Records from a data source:
--- START ---

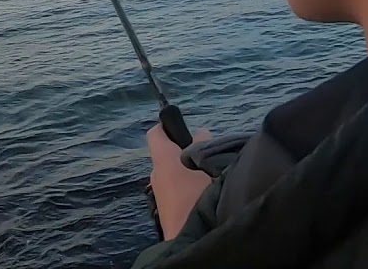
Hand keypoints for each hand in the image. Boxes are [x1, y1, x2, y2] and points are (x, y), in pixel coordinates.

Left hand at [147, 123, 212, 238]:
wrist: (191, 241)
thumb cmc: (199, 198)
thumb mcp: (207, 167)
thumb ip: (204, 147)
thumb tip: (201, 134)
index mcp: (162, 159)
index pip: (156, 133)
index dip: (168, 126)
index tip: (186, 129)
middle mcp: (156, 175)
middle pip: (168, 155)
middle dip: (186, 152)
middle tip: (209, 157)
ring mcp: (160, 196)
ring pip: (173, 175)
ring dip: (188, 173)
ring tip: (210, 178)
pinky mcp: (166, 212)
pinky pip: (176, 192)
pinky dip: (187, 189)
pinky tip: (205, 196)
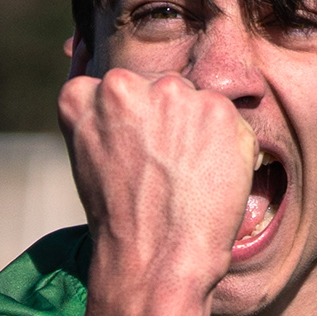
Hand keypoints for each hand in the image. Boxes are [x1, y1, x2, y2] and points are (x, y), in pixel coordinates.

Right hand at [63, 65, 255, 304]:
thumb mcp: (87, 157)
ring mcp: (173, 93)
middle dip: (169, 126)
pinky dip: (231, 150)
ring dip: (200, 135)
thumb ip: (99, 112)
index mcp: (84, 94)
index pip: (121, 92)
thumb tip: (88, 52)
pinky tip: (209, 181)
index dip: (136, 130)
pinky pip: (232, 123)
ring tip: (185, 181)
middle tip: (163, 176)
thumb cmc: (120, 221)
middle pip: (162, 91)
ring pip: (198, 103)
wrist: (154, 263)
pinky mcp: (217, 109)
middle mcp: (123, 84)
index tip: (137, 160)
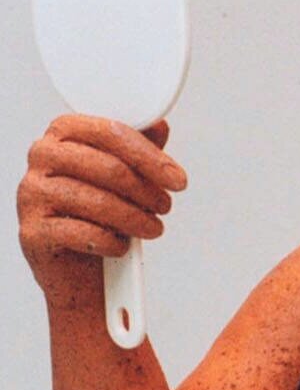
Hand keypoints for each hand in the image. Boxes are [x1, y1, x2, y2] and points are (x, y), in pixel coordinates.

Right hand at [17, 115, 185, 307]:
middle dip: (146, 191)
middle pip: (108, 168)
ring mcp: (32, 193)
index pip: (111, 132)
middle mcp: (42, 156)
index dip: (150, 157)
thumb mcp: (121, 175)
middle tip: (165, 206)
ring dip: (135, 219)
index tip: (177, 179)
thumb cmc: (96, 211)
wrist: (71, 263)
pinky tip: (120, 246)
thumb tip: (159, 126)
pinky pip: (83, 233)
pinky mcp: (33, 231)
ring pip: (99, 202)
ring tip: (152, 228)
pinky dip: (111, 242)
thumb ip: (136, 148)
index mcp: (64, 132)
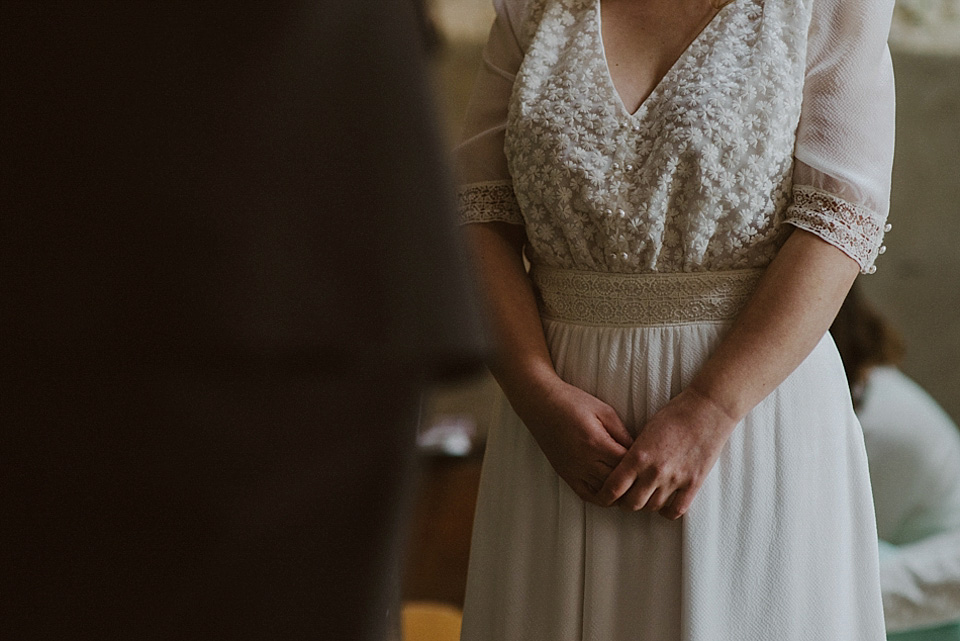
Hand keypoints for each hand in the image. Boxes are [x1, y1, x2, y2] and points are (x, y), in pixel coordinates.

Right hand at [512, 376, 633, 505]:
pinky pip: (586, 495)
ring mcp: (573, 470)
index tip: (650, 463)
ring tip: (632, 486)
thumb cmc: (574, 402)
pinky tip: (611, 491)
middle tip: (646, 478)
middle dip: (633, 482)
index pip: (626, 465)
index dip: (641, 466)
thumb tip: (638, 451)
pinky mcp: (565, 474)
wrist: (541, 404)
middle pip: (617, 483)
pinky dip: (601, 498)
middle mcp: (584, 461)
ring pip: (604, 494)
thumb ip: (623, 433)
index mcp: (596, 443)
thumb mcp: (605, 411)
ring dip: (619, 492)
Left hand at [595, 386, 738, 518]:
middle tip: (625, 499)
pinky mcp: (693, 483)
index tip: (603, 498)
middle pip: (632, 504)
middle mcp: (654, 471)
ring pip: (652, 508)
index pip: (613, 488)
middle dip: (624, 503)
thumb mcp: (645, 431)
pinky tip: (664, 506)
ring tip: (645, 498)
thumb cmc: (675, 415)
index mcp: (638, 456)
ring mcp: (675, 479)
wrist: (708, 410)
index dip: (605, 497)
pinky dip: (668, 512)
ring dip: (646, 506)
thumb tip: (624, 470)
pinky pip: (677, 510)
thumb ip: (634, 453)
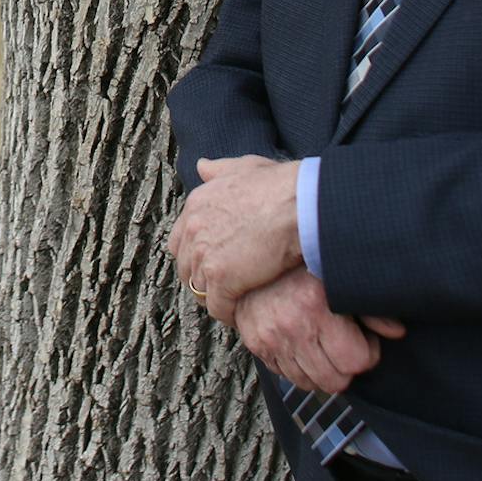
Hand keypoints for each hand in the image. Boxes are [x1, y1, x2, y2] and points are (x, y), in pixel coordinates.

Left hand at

--- END ---
--- START ---

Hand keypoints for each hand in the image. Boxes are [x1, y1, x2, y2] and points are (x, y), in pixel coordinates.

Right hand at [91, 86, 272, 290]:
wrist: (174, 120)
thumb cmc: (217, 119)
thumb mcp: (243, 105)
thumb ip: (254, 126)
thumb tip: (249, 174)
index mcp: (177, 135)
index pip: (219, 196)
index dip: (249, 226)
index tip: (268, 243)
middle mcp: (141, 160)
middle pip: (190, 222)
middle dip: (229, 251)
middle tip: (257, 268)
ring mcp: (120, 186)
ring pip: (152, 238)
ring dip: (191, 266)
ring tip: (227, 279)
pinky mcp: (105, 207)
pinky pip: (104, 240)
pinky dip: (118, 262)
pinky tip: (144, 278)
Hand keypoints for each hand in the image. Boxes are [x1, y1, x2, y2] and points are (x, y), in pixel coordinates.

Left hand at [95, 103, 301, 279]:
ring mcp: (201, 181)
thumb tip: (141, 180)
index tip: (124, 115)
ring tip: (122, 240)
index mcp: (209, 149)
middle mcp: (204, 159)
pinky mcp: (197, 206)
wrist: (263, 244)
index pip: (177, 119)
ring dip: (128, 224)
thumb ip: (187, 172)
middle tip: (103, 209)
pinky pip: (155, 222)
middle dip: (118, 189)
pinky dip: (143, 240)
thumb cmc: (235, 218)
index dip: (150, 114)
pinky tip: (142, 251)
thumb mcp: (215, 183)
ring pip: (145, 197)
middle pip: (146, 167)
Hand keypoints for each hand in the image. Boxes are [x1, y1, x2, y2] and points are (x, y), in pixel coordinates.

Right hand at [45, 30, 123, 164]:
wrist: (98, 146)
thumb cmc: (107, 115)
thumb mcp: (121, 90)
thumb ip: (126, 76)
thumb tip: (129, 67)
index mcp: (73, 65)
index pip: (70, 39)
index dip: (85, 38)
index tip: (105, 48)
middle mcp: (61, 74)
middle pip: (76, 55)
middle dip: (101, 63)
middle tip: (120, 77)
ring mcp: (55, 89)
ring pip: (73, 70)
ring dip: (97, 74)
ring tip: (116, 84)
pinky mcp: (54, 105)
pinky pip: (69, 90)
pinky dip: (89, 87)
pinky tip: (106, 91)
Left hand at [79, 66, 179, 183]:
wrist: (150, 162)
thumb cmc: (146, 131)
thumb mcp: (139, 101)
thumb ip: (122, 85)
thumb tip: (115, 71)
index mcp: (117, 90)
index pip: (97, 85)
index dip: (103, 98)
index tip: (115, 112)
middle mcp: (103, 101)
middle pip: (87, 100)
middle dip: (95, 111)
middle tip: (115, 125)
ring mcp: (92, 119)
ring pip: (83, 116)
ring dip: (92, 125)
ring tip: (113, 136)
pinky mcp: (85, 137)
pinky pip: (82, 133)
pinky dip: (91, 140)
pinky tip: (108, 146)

--- END ---

Requirement → Of the lines above, quote exactly those from the one with "middle dip: (146, 191)" through the one with "pinky mcp: (565, 474)", ends included; pictures stay out.

Written reply →
middle dip: (146, 191)
middle pip: (108, 168)
ring mcp: (32, 193)
index pip: (111, 132)
middle mcp: (42, 156)
index dip: (150, 157)
thumb mcp: (121, 175)
middle tip: (165, 206)
ring dip: (135, 219)
index tip: (177, 179)
thumb cmc: (96, 211)
wrist: (71, 263)
pinky tip: (120, 246)
thumb tip: (159, 126)
pinky pip: (83, 233)
pinky mcp: (33, 231)
ring pip: (99, 202)
ring tip: (152, 228)
pinky dip: (111, 242)
thumb ip: (136, 148)
index mcp: (64, 132)
Hand keypoints for each hand in the image. Boxes are [x1, y1, x2, y2] and points are (x, y), in pixel coordinates.

Right hand at [512, 376, 633, 505]:
pinky pip: (586, 495)
ring mcp: (573, 470)
index tip: (650, 463)
ring tip: (632, 486)
thumb cmc: (574, 402)
pinky tip: (611, 491)
middle tip: (646, 478)
middle dip: (633, 482)
index pip: (626, 465)
index dip: (641, 466)
thumb tip: (638, 451)
pinky mcp: (565, 474)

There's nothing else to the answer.